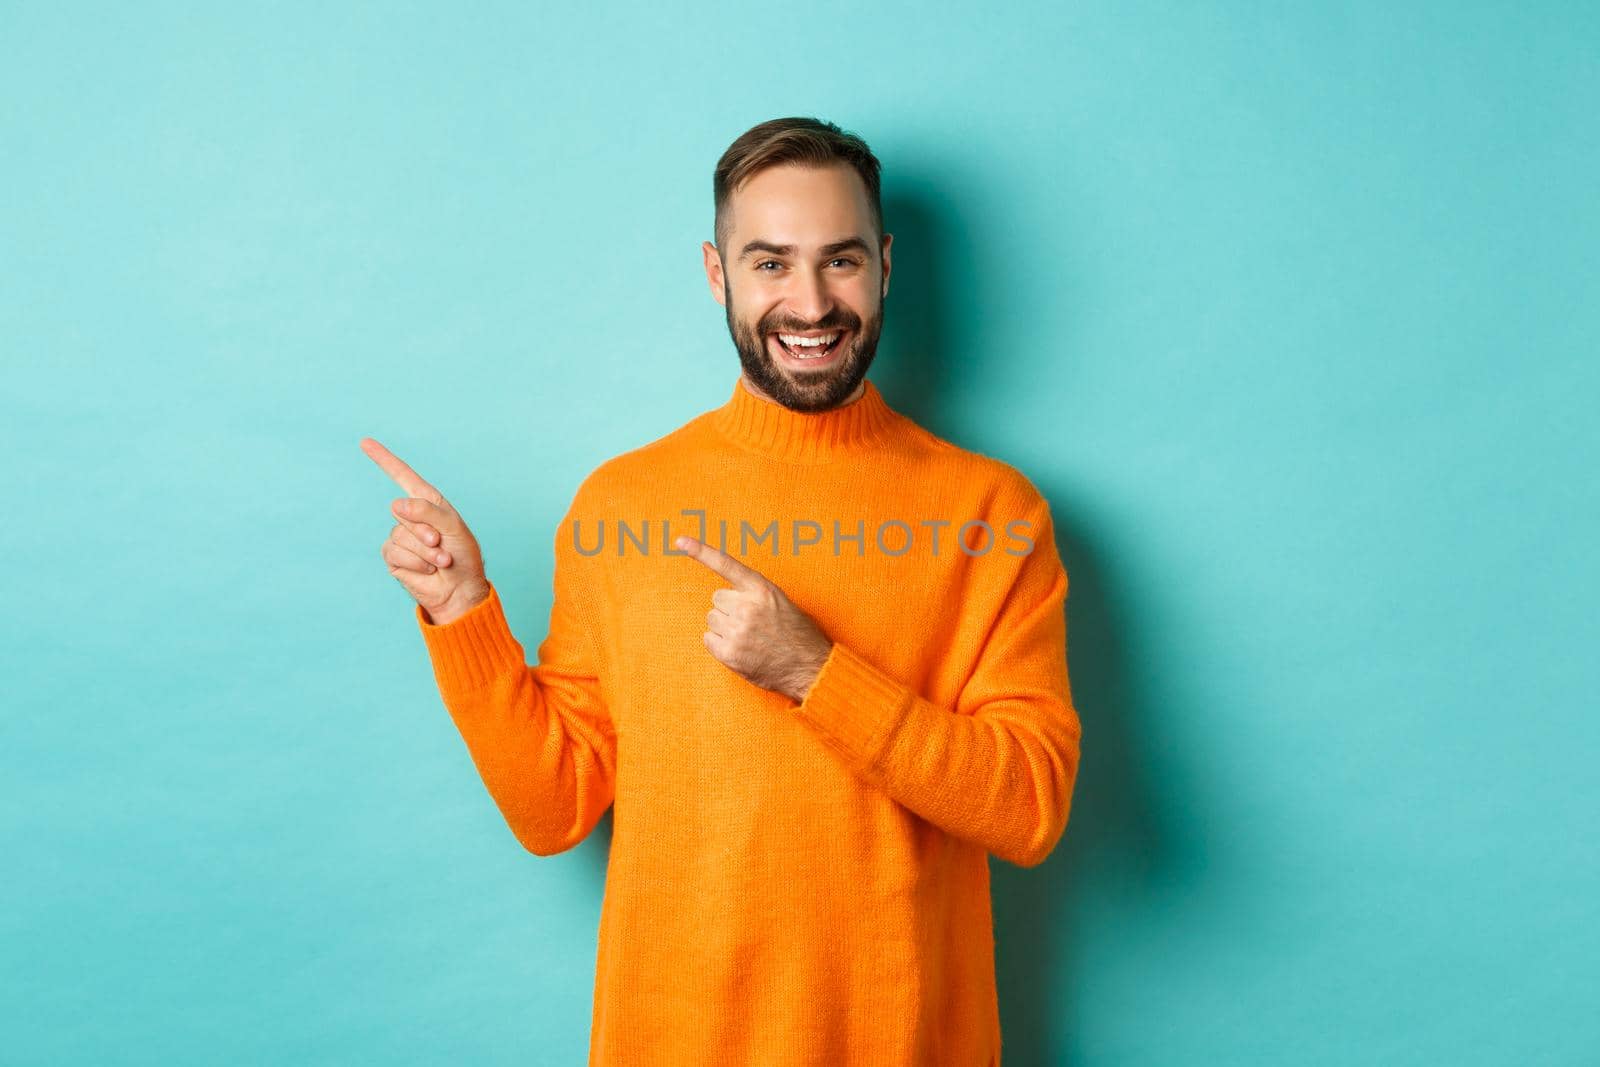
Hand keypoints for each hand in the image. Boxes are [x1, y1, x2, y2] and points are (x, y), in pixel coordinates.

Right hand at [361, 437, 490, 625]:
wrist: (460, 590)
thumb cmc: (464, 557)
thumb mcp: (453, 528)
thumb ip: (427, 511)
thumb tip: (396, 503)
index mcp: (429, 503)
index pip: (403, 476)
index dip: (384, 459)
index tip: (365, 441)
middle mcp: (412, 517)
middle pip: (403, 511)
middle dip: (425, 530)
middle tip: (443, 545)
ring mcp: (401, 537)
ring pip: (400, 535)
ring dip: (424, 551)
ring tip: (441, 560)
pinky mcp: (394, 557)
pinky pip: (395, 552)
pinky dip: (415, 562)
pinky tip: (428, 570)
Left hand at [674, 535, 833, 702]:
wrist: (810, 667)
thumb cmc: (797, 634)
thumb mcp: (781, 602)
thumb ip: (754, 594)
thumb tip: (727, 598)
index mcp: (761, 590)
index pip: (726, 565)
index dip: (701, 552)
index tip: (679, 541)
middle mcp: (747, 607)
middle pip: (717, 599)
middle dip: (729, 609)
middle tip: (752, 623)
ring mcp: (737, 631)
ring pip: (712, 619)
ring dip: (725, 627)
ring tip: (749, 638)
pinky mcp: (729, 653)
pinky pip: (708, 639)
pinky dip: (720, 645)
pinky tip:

-*-

— Requirement —
The response consists of the lines above that contain "hand".

— Task response —
Hand keypoints for each hand in the image. Boxes are [x1, y1, x2, y2] and points are (x, y), in pixel coordinates.
Right hand at [361, 437, 490, 625]:
Left hand at [674, 535, 833, 702]:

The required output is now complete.